While the IRS guidelines don't have the weight of a papal bull, it should be assumed that they'll have an effect on agents in the field.

"It's a signal from the IRS that anyone involved in doing audits of small-business consultants had better start using some of these criteria to do the screening," says NetCompliance CEO Krish Krishnan.


Companies using consultants at risk

Individual consultants aren't the only ones vulnerable. Companies that hire them — often small businesses that outsource functions they can't support in-house — run the risk of being hit with unexpected and potentially crippling tax bills if the IRS determines a consultant is really an employee.

And, again, telling one from the other isn't as easy as one might assume, or as it should be. The IRS determines employment status using a three-page, 46-part questionnaire, and solicits input from both sides of the contracting relationship. Then, an IRS "technician" makes the call.

The sad irony is that all of the confusion over what an independent contractor is and is not could be cleared up relatively easily by legislation already in the pipeline. However, the bill (the Independent Contractor Determination Act of 2001, introduced in the spring by Sen. Christopher Bond, R-Mo.) languishes in political limbo.

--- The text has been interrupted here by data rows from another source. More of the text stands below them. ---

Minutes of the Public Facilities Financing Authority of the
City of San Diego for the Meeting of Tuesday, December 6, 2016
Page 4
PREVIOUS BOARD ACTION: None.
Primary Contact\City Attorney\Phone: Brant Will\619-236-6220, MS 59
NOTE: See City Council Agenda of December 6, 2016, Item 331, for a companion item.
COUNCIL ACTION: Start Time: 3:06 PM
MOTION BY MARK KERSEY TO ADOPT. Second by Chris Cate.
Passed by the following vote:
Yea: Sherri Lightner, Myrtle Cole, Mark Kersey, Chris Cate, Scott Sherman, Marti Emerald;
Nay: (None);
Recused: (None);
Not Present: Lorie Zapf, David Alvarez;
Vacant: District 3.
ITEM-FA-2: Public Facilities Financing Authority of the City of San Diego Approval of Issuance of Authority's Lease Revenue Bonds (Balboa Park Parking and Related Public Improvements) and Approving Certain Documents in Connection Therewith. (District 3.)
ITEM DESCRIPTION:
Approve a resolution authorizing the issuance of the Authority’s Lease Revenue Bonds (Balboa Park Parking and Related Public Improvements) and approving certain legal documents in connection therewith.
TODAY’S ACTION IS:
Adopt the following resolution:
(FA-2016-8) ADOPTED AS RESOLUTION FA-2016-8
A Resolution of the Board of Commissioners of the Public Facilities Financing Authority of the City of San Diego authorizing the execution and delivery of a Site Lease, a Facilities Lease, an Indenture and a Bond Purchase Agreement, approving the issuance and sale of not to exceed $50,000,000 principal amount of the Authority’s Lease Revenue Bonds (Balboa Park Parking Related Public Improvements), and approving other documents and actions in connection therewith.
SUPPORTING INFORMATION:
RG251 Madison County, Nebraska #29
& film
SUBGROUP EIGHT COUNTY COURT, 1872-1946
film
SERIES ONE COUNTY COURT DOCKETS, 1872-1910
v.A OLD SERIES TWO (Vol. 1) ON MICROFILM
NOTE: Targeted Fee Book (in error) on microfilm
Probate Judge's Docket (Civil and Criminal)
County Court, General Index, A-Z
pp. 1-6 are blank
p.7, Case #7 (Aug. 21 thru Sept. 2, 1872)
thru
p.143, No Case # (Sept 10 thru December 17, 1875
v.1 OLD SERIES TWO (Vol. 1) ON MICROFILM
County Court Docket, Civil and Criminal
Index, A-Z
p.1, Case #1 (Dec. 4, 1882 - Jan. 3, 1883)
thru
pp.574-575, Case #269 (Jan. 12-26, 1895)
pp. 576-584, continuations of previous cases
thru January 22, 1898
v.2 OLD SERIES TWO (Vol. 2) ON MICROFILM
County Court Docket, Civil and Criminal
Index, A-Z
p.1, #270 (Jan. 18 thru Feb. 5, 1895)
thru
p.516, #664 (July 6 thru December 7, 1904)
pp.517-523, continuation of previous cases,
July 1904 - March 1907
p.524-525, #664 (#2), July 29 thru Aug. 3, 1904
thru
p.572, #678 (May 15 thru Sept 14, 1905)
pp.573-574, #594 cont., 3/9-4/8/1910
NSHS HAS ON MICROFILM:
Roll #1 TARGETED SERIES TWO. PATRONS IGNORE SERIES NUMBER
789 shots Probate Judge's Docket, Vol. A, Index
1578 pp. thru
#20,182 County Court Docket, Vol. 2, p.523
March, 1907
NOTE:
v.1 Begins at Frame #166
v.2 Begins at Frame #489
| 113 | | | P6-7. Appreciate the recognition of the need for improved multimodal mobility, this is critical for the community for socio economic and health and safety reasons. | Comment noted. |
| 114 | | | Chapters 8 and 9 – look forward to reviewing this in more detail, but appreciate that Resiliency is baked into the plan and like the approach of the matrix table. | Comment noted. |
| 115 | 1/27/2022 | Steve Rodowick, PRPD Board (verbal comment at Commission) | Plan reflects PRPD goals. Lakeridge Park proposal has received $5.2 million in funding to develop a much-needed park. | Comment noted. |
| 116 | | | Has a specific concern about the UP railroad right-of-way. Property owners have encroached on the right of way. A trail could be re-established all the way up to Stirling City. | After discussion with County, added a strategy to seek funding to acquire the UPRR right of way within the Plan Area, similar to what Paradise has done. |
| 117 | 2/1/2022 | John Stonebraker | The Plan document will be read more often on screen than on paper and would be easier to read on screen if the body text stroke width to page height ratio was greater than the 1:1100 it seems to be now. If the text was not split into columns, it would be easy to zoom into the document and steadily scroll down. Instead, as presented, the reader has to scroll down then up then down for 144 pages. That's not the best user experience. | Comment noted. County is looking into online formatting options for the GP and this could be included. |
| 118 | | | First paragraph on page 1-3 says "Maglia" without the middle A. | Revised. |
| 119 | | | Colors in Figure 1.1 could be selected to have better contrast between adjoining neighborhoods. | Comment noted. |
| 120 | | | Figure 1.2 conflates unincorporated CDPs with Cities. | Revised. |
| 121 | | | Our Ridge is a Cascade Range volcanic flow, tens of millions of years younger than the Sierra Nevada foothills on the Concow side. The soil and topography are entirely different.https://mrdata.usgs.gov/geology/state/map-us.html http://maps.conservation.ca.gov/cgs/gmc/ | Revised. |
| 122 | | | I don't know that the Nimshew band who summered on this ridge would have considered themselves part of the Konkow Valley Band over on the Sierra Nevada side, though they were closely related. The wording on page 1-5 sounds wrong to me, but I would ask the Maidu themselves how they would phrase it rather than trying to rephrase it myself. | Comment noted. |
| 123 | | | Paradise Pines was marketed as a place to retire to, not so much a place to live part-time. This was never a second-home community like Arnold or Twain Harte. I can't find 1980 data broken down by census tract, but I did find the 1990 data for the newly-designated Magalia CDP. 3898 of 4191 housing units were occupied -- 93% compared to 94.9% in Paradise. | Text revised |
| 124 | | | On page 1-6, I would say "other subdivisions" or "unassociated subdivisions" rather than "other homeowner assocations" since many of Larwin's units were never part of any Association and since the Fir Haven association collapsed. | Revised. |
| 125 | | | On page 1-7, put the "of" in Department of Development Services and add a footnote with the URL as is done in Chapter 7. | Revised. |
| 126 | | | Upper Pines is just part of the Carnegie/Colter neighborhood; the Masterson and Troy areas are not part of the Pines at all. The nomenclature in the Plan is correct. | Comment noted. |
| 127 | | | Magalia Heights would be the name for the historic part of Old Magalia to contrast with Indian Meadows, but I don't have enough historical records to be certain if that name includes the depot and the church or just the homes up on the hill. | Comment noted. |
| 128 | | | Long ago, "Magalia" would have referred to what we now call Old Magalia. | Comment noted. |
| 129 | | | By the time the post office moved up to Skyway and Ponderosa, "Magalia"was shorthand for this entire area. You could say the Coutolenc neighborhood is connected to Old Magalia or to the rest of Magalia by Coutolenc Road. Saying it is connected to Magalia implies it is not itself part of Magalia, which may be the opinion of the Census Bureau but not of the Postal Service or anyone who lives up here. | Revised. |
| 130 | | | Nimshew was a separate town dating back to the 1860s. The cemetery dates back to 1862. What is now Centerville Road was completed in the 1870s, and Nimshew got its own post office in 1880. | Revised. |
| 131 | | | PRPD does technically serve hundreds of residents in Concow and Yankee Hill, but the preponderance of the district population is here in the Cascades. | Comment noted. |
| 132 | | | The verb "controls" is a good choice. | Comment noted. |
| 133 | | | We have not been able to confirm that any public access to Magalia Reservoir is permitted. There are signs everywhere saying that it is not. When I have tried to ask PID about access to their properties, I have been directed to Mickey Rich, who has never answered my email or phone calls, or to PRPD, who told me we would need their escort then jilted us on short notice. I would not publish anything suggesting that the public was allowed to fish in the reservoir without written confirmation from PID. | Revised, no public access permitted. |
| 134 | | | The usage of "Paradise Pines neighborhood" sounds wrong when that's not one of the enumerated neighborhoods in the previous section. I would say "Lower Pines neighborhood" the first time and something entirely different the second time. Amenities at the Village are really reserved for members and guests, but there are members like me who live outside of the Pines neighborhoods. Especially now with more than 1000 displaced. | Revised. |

Opposition from organized labor hurt this bill's chances. But they were further diminished when Jim Jeffords' defection gave Democrats control of the Senate. While refusing to pronounce the measure "dead on arrival," a Republican staffer on Capitol Hill concedes the bill is a long shot that certainly won't be taken up before this fall, if ever.


Bill could clarify contractor status

The bill's slim chance of passage is unfortunate, because it could bring clarity where murkiness now reigns. Applying a kind of if-it-quacks-like-a-duck logic to the process, the legislation would reduce the current agonizing determination process to a couple of simple tests.

If a consultant can demonstrate economic and workplace independence, and has a written contract with the service recipient, then enough said. Likewise, individuals who conduct business through corporations or limited-liability companies would be treated as independent contractors.

With such rules in effect it would be relatively easy for both contractor and contracting company to know going in whether there was a problem, and to take appropriate action if there was. But government isn't in the business of making things easy for people.

Still, there's some consolation in the fact that if you're a small-business consultant, your paranoia is legitimate. Someone really is keeping close tabs on you.